▶ _GIVEN ENTRIES_
■ ■ ■

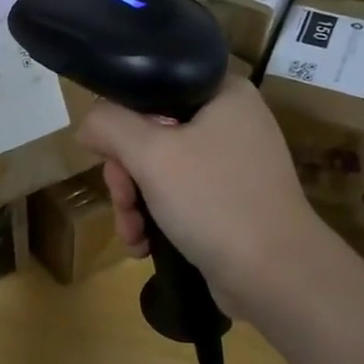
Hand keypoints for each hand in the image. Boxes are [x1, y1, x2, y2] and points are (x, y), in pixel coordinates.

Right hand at [79, 75, 323, 314]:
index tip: (110, 154)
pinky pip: (179, 197)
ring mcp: (233, 165)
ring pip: (160, 170)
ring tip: (132, 233)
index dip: (122, 119)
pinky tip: (143, 245)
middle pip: (151, 133)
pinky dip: (156, 218)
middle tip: (123, 200)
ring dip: (134, 203)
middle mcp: (231, 122)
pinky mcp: (230, 202)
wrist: (276, 276)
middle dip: (126, 175)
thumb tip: (88, 125)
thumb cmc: (214, 201)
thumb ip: (109, 125)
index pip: (153, 87)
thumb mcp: (150, 154)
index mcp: (223, 93)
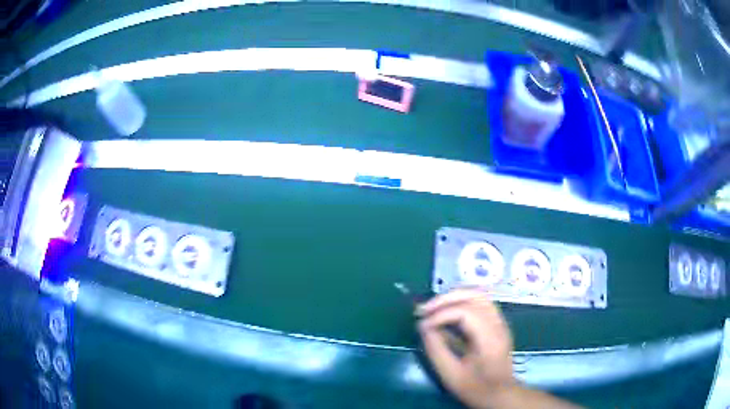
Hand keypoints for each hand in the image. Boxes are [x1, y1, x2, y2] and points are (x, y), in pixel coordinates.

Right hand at [416, 288, 514, 408]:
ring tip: (433, 308)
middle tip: (424, 309)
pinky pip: (480, 303)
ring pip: (479, 295)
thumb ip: (436, 349)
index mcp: (490, 339)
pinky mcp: (497, 324)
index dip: (441, 315)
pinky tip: (447, 311)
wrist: (500, 394)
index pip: (466, 312)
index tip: (422, 326)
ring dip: (454, 297)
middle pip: (475, 295)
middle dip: (446, 299)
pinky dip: (461, 302)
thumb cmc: (476, 388)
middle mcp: (498, 324)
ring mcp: (500, 322)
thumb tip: (423, 326)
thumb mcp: (451, 374)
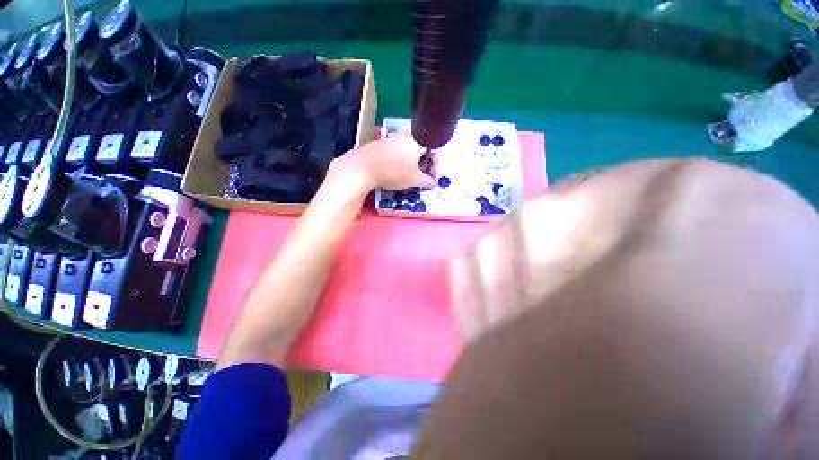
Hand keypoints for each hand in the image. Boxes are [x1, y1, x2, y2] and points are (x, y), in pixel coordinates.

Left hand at [327, 135, 436, 191]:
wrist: (363, 167)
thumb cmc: (394, 172)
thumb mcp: (414, 180)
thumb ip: (426, 181)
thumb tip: (432, 183)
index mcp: (418, 141)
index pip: (435, 149)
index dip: (436, 166)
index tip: (432, 179)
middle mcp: (407, 135)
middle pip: (422, 149)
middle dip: (425, 165)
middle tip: (423, 178)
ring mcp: (393, 138)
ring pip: (410, 150)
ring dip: (414, 164)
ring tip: (410, 177)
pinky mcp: (382, 143)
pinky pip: (399, 151)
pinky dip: (403, 161)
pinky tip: (397, 172)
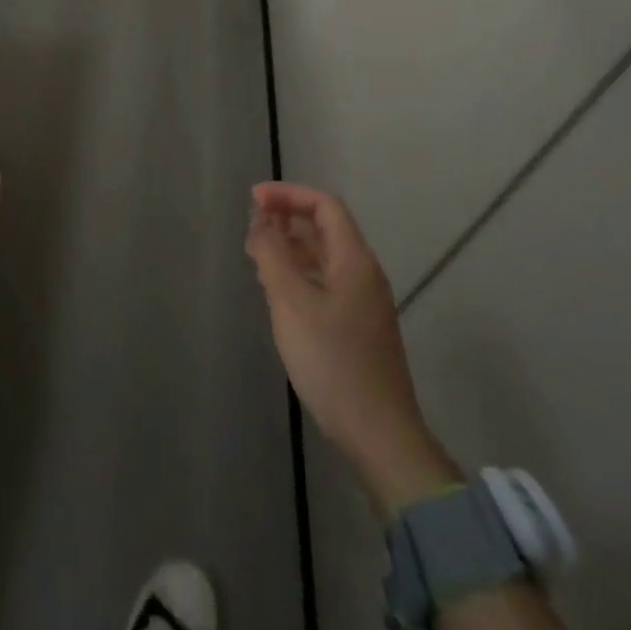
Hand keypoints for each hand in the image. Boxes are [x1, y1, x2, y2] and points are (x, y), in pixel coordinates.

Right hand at [246, 182, 458, 511]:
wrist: (379, 434)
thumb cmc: (332, 361)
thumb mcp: (291, 302)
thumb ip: (272, 255)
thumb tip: (261, 222)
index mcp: (354, 260)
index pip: (324, 205)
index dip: (288, 194)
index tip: (253, 199)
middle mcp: (363, 273)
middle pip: (325, 228)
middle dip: (286, 218)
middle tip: (251, 229)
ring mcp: (363, 302)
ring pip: (323, 256)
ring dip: (290, 246)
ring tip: (256, 255)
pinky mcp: (357, 326)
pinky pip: (324, 280)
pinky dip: (298, 272)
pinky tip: (276, 290)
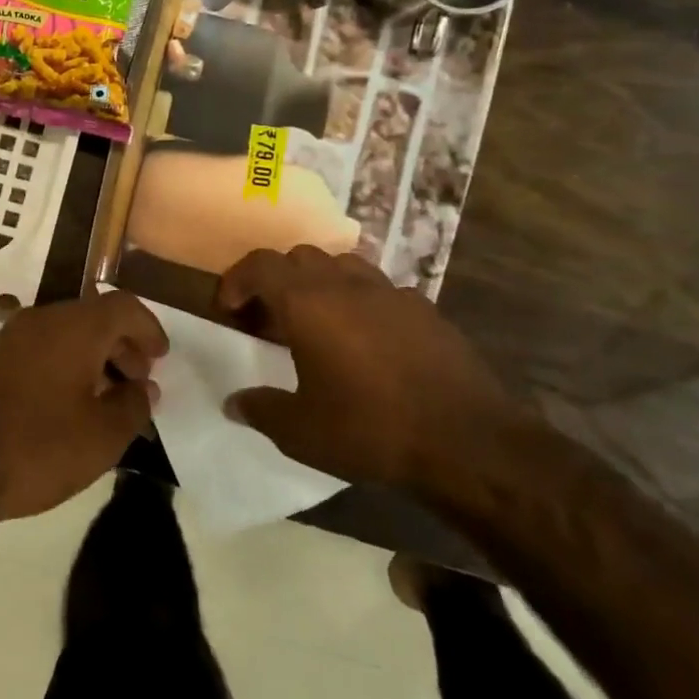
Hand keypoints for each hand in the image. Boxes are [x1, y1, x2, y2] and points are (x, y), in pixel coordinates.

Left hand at [0, 291, 166, 526]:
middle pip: (92, 318)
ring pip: (62, 335)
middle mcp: (39, 320)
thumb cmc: (35, 447)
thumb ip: (132, 406)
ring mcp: (6, 338)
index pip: (123, 306)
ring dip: (91, 359)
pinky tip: (63, 407)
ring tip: (104, 400)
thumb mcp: (101, 437)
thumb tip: (144, 387)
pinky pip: (36, 352)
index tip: (161, 358)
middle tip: (137, 382)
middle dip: (121, 346)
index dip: (148, 329)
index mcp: (74, 327)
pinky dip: (61, 368)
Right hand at [216, 246, 511, 489]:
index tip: (229, 309)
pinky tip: (368, 341)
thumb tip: (235, 403)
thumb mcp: (300, 431)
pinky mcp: (426, 310)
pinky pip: (381, 291)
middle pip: (300, 256)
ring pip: (343, 265)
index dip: (236, 280)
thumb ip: (260, 410)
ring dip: (320, 283)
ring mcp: (391, 293)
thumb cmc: (371, 429)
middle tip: (270, 318)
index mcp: (307, 302)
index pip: (260, 265)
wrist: (469, 442)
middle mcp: (346, 285)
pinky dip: (362, 303)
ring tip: (318, 321)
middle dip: (277, 279)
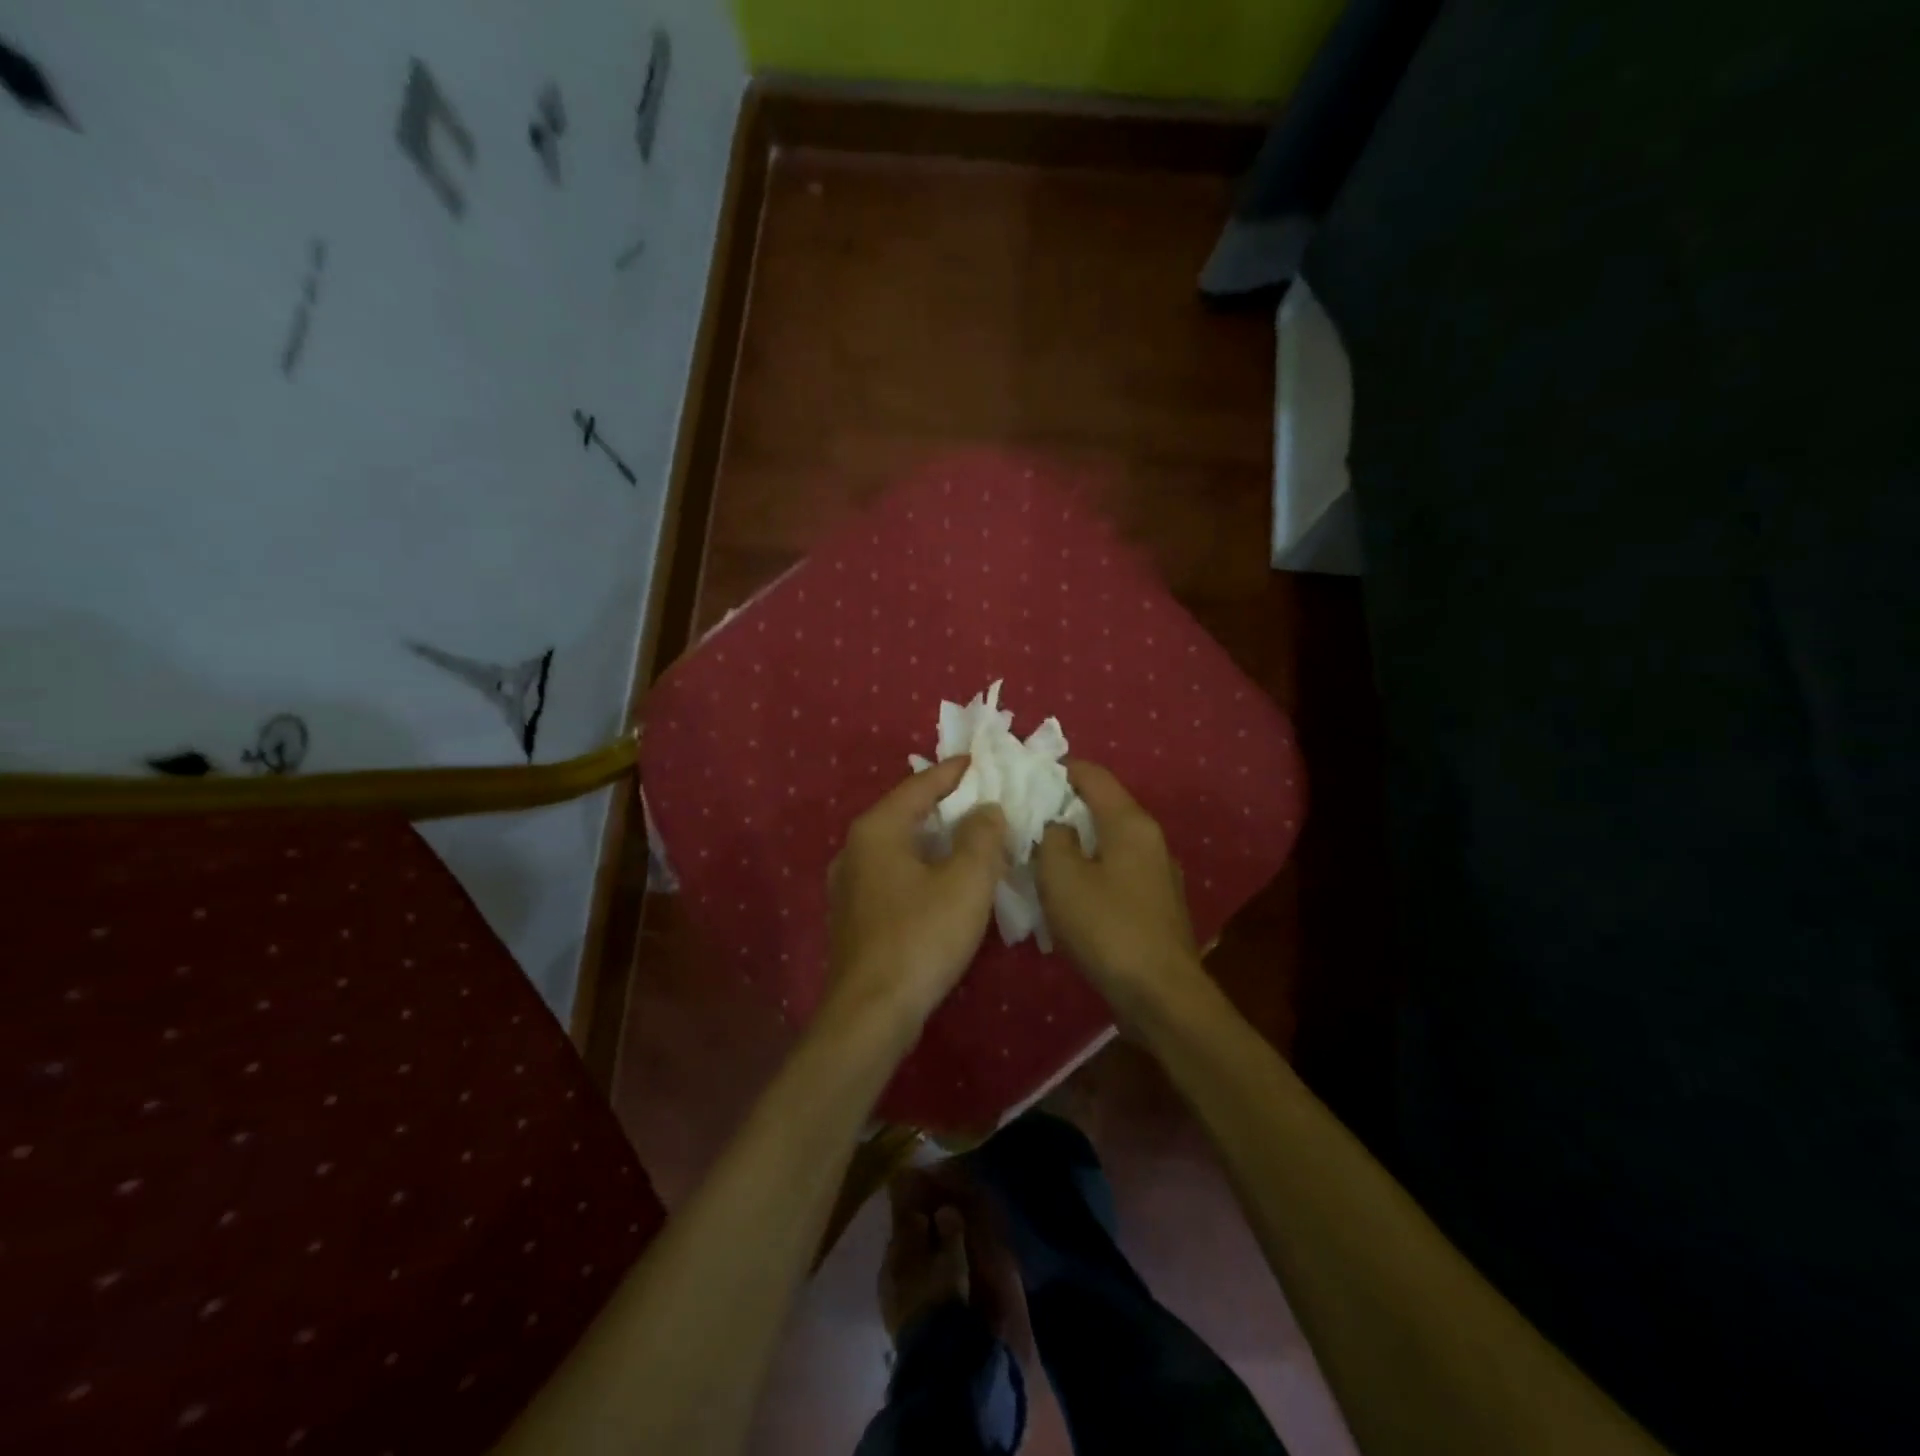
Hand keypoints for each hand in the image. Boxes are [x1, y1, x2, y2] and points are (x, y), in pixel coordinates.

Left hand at [827, 757, 1008, 1026]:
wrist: (871, 1013)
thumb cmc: (921, 937)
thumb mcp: (966, 881)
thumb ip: (982, 836)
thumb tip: (987, 810)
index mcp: (878, 829)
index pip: (920, 785)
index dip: (954, 772)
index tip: (983, 761)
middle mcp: (855, 848)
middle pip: (907, 813)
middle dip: (947, 805)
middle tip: (985, 800)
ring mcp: (850, 884)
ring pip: (901, 846)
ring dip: (936, 840)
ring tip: (972, 838)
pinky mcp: (855, 915)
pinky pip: (894, 874)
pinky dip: (923, 867)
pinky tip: (945, 882)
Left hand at [879, 1200, 969, 1341]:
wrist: (930, 1349)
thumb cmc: (943, 1293)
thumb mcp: (954, 1257)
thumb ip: (950, 1230)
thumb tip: (944, 1210)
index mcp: (900, 1245)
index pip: (909, 1220)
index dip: (923, 1217)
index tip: (936, 1218)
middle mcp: (887, 1264)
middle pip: (902, 1245)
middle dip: (916, 1242)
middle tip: (936, 1244)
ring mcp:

■ ■ ■

▶ _WHAT YOU NEED TO DO_
Every line from the start of the listing above through the line with "index mcp: (223, 93)" should be repeated exactly; skip the pictures and add nothing else.

▶ _OUTPUT FOR THIS TASK_
Hand keypoints for each hand in the image. Boxes are [x1, y1, x2, y2] and points are (x, y), in pixel coordinates.

Right hand at [79, 75, 323, 314]:
index tip: (110, 154)
pinky pip: (179, 197)
ring mcp: (233, 165)
ring pip: (160, 170)
ring tip: (132, 233)
index dip: (122, 119)
pinky tip: (143, 245)
middle pip: (151, 133)
pinky dip: (156, 218)
middle tip: (123, 200)
ring dip: (134, 203)
middle mcp: (231, 122)
pinky mcp: (230, 202)
wrist: (276, 276)
middle dip: (126, 175)
thumb tip: (88, 125)
thumb cmc: (214, 201)
thumb ip: (109, 125)
index pip: (153, 87)
thumb mcp: (150, 154)
index mcp: (223, 93)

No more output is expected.